Overview

Study to Evaluate Safety and Efficacy of Cenegermin (Oxervate®) 20 mcg/mL vs Vehicle, in Patients With Sjogren's Dry Eye

Status:
Not yet recruiting
Trial end date:
2023-01-01
Target enrollment:
0
Participant gender:
All
Summary
The study objective is to assess the efficacy and safety of cenegermin (rhNGF) ophthalmic solution at 20 mcg/mL concentration administered three times daily for 4 weeks in patients with severe Sjogren's dry eye disease (DED) who are under chronic treatment with topical Cyclosporine A (CsA).
Phase:
Phase 3
Accepts Healthy Volunteers?
No
Details
Lead Sponsor:
Dompé Farmaceutici S.p.A
Criteria
Inclusion Criteria:

1. Male or female aged ≥ 18 years

2. Patients with a confirmed diagnosis of Sjogren syndrome or other autoimmune disease
known to induce Sjogren's DED.

3. Patients with severe Sjogren's DED characterized by the following clinical features:

1. Corneal and/or conjunctival staining with fluorescein using National Eye
Institute (NEI) grading system ≥3

2. Symptom assessment in dry eye (SANDE) questionnaire global score >25 mm

3. Schirmer test I (without anaesthesia) between 2 and 5mm/5min, inclusive

4. The same eye (eligible eye) must fulfill all the above criteria

5. Diagnosis of severe Sjogren's DED at least 3 months before enrolment (current use or
recommended use of artificial tears for the treatment of Sjogren's related dry eye)

6. Best corrected distance visual acuity (BCDVA) score of ≥ 0 .1 decimal units ( 20/200
Snellen value) in each eye at the time of study enrolment

7. If a female with childbearing potential, have a negative pregnancy test

8. Patients who have given written informed consent before any study-related procedures
not part of standard medical care are performed.

9. Patients must have the ability and willingness to comply with study procedures.

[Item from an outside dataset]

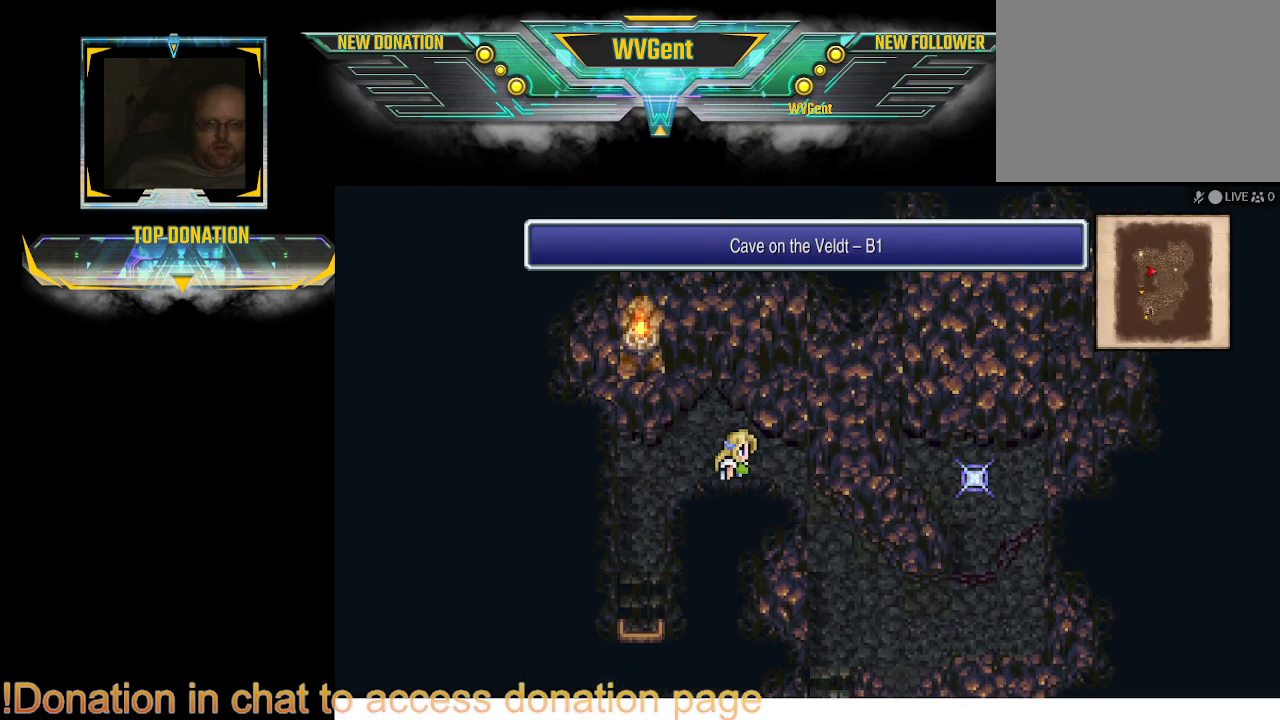
{"buttons": ["CIRCLE"], "left_stick": "down-right", "right_stick": "center", "events": [[267, "left_stick", "right"], [433, "left_stick", "down-right"]]}
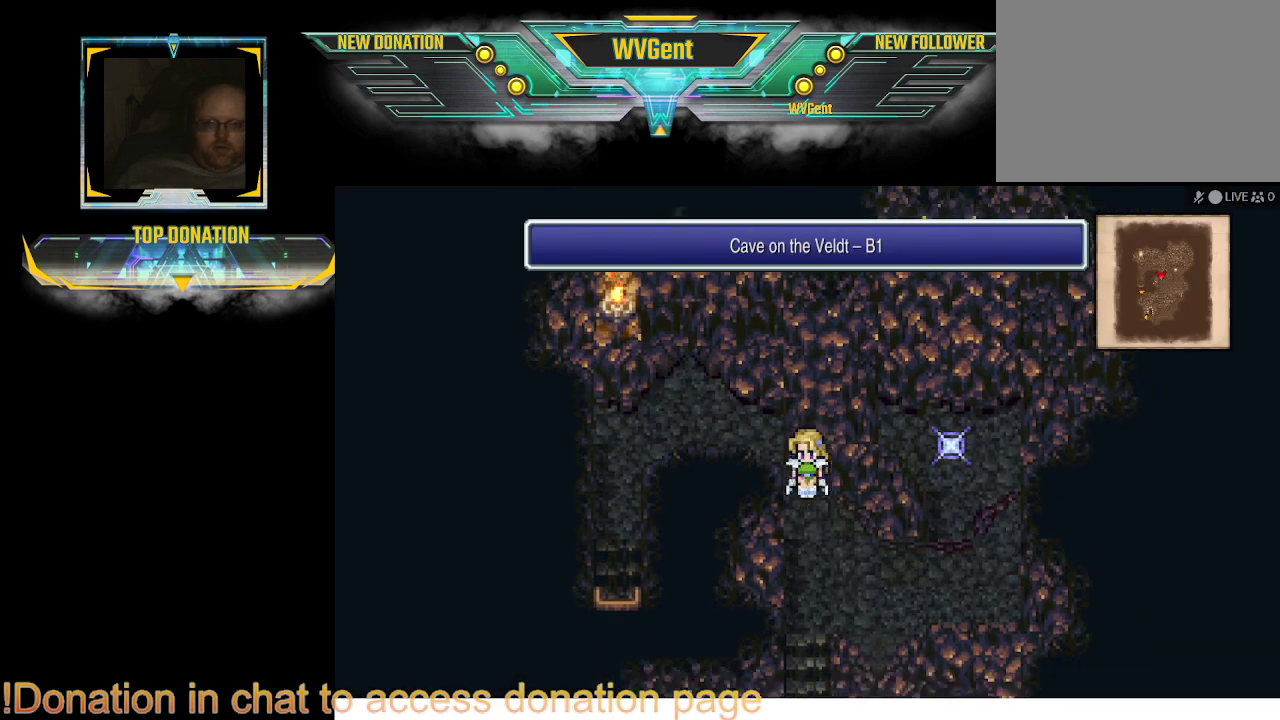
{"buttons": ["CIRCLE"], "left_stick": "up", "right_stick": "center", "events": [[200, "left_stick", "right"], [500, "left_stick", "up"]]}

10. Patients under treatment with topical cyclosporine (CsA), or topical ophthalmic
treatments of the same class for at least 30 days before screening visit (day -8).

Exclusion Criteria:

1. Inability to speak and understand the local language sufficiently to understand the
nature of the study, to provide written informed consent, and to allow the completion
of all study assessments

2. Evidence of an active ocular infection, in either eye

3. Presence of any other ocular disorder or condition requiring topical medication during
the entire duration of study in either eye

4. History of severe systemic allergy or of ocular allergy (including seasonal
conjunctivitis) or chronic conjunctivitis and/or keratitis other than due to dry eye
(DE)

5. Intraocular inflammation defined as Tyndall score >0

6. History of malignancy in the last 5 years

7. Systemic disease not stabilized within 1 month before Screening Visit (e.g. diabetes
with glycemia out of range, thyroid malfunction) or judged by the investigator to be
incompatible with the study (e.g. current systemic infections) or with a condition
incompatible with the frequent assessment required by the study

8. Patient with a history of serious adverse reaction or significant hypersensitivity to
any drug or chemically related compounds or clinically significant allergy to foods,
amide local anesthetics or other materials including commercial artificial tears (in
the opinion of the investigator)

9. Females of childbearing potential (those who are not surgically sterilized or
postmenopausal for at least 1 year) are excluded from participation in the study if
they meet any one of the following conditions:

1. are currently pregnant or,

2. have a positive result at the urine pregnancy test (Baseline/Day 1) or,

3. intend to become pregnant during the study treatment period or,

4. are breast-feeding or,

5. are not willing to use highly effective birth control measures, during the entire
course of and 30 days after the study treatment period

10. Any concurrent medical condition, that in the judgment of the PI, might interfere with
the conduct of the study, confound the interpretation of the study results, or
endanger the patient's well-being

11. Use of topical corticosteroids, lifitegrast, autologous serum tears in either eye
during the study (previous use not an exclusion criteria but must be discontinued at
the screening visit)

12. Contact lenses, true tear device, moisture googles, sutureless amniotic membrane or
punctum plug use during the study (previous use not an exclusion criteria but must be
discontinued at the screening visit)

13. History of drug addiction or alcohol abuse within the last year

14. Any prior ocular surgery (including refractive, palpebral and cataract surgery) if
within 90 days before the screening visit

15. Participation in a clinical trial with a new active substance during the past 3 months
prior of screening

16. Participation in another clinical trial study at the same time as the present study.